SECTION 8.          CANCELLATION AND DESTRUCTION OF RIGHTS 
               CERTIFICATES
     All Rights Certificates surrendered for the purpose of exercise, transfer,
split up, combination or exchange shall, if surrendered to the Company or to
any of its agents, be delivered to the Rights Agent for cancellation or in
cancelled form, or, if surrendered to the Rights Agent, shall be cancelled by
it, and no Rights Certificates shall be issued in lieu thereof except as
expressly permitted by any of the provisions of this Rights Agreement.  The
Company shall deliver to the Rights Agent for cancellation and retirement, and
the Rights Agent shall so cancel and retire, any other Rights Certificate
purchased or acquired by the Company otherwise than upon the exercise thereof. 
The Rights Agent shall deliver all cancelled Rights Certificates to the
Company, or shall, at the written request of the Company, destroy such
cancelled Rights Certificates, and in such case shall deliver a certificate of
destruction thereof to the Company.

SECTION 9.          AVAILABILITY OF PREFERRED STOCK
     (a)  The Company covenants and agrees that it will cause to be reserved
and kept available out of its authorized and unissued shares of Preferred Stock
(and following the occurrence of a Flip-In Event, Common Stock or other
securities) or any authorized and issued shares of Preferred Stock (and
following the occurrence of a Flip-In Event, Common Stock or other securities)
held in its treasury, the number of shares of Preferred Stock (and following
the occurrence of a Flip-In Event, Common Stock, or other securities) that,
except as provided in Section 11(a)(iii) and subject to section 7(f) hereof,
will be sufficient to permit the exercise in full of all outstanding Rights.
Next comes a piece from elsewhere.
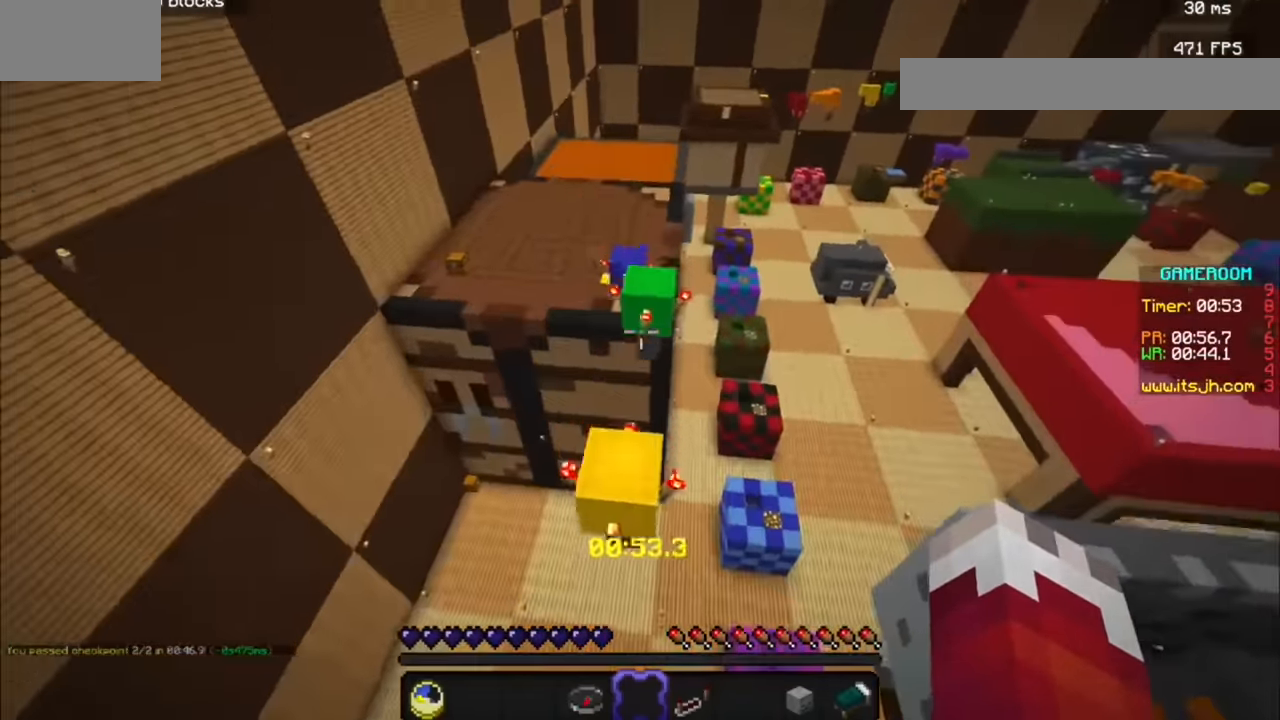
{"keys": [], "mouse": [], "events": []}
     (b)  So long as shares of Preferred Stock (and following at the occurrence
of a Flip-In Event, Common Stock, or other securities) issuable upon the
exercise of the Rights may be listed on any national securities exchange, the
Company shall use its best efforts to cause from and after such time as the
Rights become exercisable, all shares reserved for such issuance to be listed
on such exchange upon official notice of issuance upon such exercise.
     (c)  The Company shall use its best efforts to (i) file, as soon as
practicable following the Distribution Date, a registration statement under the
Securities Act of 1933 (the "Act"), with respect to the Rights and the
securities purchasable upon exercise of the Rights on an appropriate form, (ii)
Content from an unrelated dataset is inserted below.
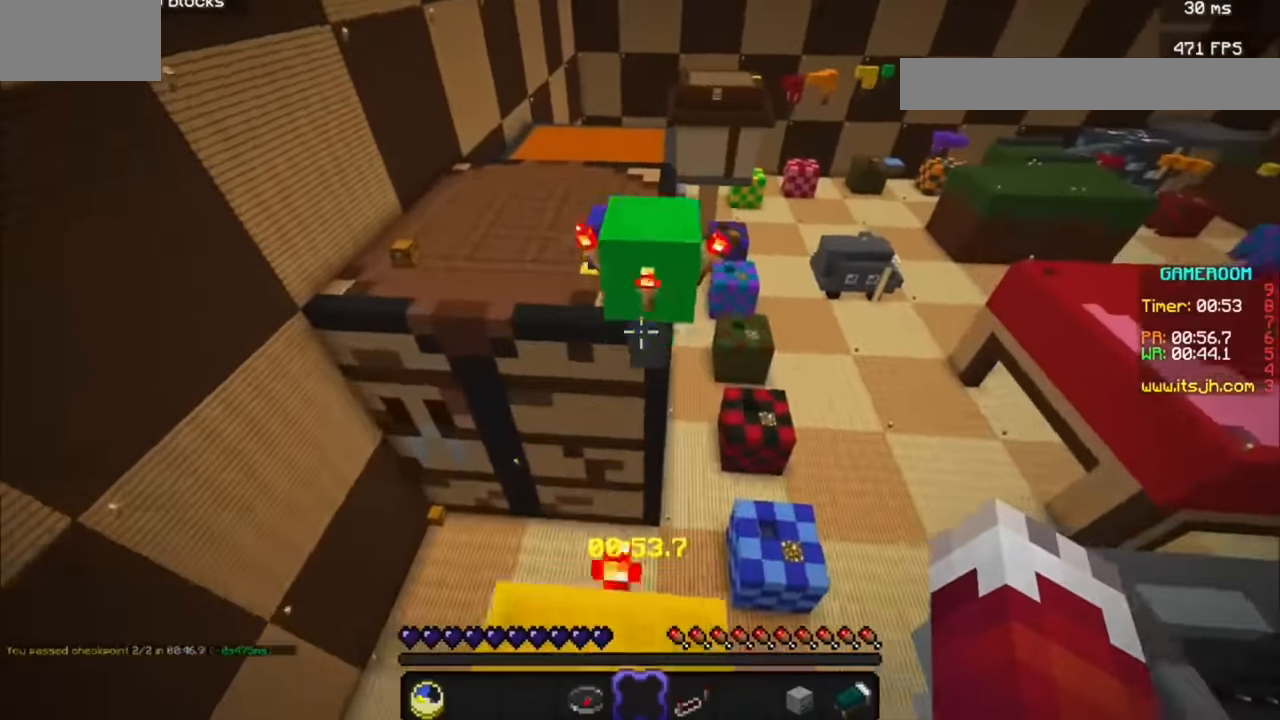
{"keys": [], "mouse": [], "events": []}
cause such registration statement to become effective as soon as practicable
after such filing, and (iii) cause such registration statement to remain
effective with a prospectus at all times meeting the requirements of the Act
until the date of the expiration of the Rights.  The Company will also take
such action as may be appropriate under the "blue sky" laws of the various
states.
     (d)  The Company covenants and agrees that it will take all such action as
may be necessary to ensure that all Preferred Stock delivered upon exercise of
Rights shall, at the time of delivery of the certificates for such Preferred
Stock, subject to payment of the Purchase Price, be duly and validly authorized
and issued and fully paid and nonassessable shares.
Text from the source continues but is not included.